### ENUNCIADO
Transcreva do prefácio sobre Tomás Antônio Gonzaga o trecho de "Ao fazê-lo, foi" a "um grande sonho.", sem nenhuma alteração.

### EXCERTO
+--
PREFÁCIO
Alberto da Costa e Silva
A primeira imagem que guardei de Tomás Antônio Gonzaga foi a de um jovem de perfil, tristonhamente belo, os longos cabelos ondulados a caírem sobre os ombros, a escrever versos no cárcere. O quadro é de João Maximiano Mafra, e os traços do poeta, inteiramente imaginados. Quando preso, provavelmente não era assim, nem tampouco, talvez, um senhor de amplo ventre, a disfarçar o começo da calvície. De cada uma das numerosíssimas feições com que se reconheceu, a olhar-se, ao longo dos anos, nos espelhos, e que mostrou ao afeto, à simpatia, à indiferença, ao aborrecimento, à irritação e à hostilidade de seus contemporâneos, não podia ficar memória, a não ser que algum retrato nos preservasse uma delas, antes que se findasse no momento.
É possível que se visse como, a partir de seus poemas, o imaginou o artista e talvez soubesse, já no exílio, que seus versos eram o que de melhor sobrava de sua biografia, uma biografia a que não faltava a infâmia de haver participado de uma conspiração contra a Coroa.
Adelto Gonçalves não nos redesenha o retrato que não temos. Mas, de certa forma, refaz a imagem que intimamente cada um de nós foi formando do poeta, ao recontar, da perspectiva que lhe deu a leitura rigorosa dos documentos (muitos deles examinados pela primeira vez), a história de Gonzaga, das Marílias que amou ou supôs amar e os poemas que escreveu.
Ao fazê-lo, foi reconstituindo e, portanto, reinventando, como se fosse Frans Hals a pintar os seus grupos de guardas cívicos de Haarlem, não só a comunidade dos conjurados mineiros, mas também Vila Rica, o Brasil e o império de que era parte. Nos grandes quadros coletivos que se sucedem neste livro, nem uma só das figuras aparece, contudo, imóvel, e a maioria está quase sempre a mudar de posição, pobremente humana, tristemente débil nas tentativas de dar realidade às ambições pequeninas e a um grande sonho.
Esta personagem procura a sombra; aquela disfarça um riso maroto; e aquela outra trapaceia sem rebuço. Não falta sequer um iluminado de voz alta e franca, nem quem sempre se atrase, por indeciso ou covarde. Alguns não chegam a anti-heróis, mas quase todos deviam pedir desculpas ao futuro. Adelto Gonçalves não os castiga nem os veste de piedade; mostra-os como lhe parece que foram, enredados na fantasia, na inveja, no engodo, na suspeita mútua, na intriga, na ânsia de enricar, no gosto do mando e das gloríolas, na prevaricação, no peculato e na rapina. Despidos da aura da História, aparecem como gente de seu tempo e de sempre. Desamparados ou esperançosos. Contraditórios. Exuberantes. Amargos. Ofendidos pela pobreza do dia-a-dia ou visionários. Muito menores do que, já os sabendo frágeis, os julgávamos.
+--
### MATERIAL APRESENTADO
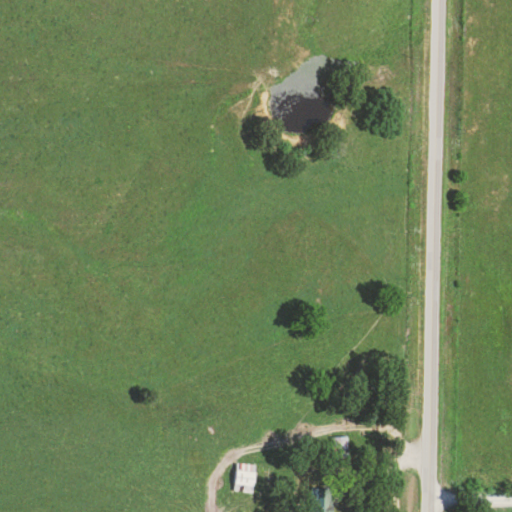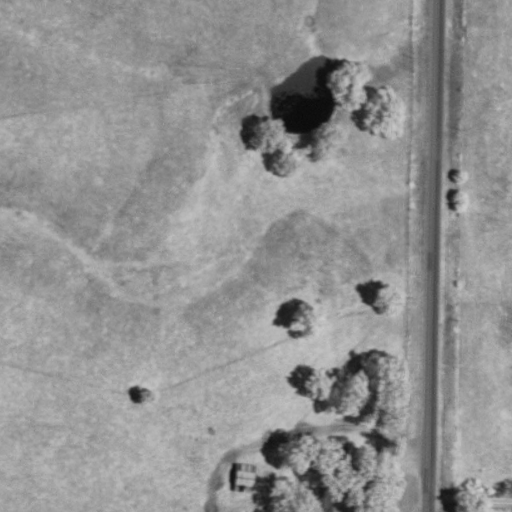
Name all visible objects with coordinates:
+--
### RESPOSTA
Ao fazê-lo, foi reconstituindo e, portanto, reinventando, como se fosse Frans Hals a pintar os seus grupos de guardas cívicos de Haarlem, não só a comunidade dos conjurados mineiros, mas também Vila Rica, o Brasil e o império de que era parte. Nos grandes quadros coletivos que se sucedem neste livro, nem uma só das figuras aparece, contudo, imóvel, e a maioria está quase sempre a mudar de posição, pobremente humana, tristemente débil nas tentativas de dar realidade às ambições pequeninas e a um grande sonho.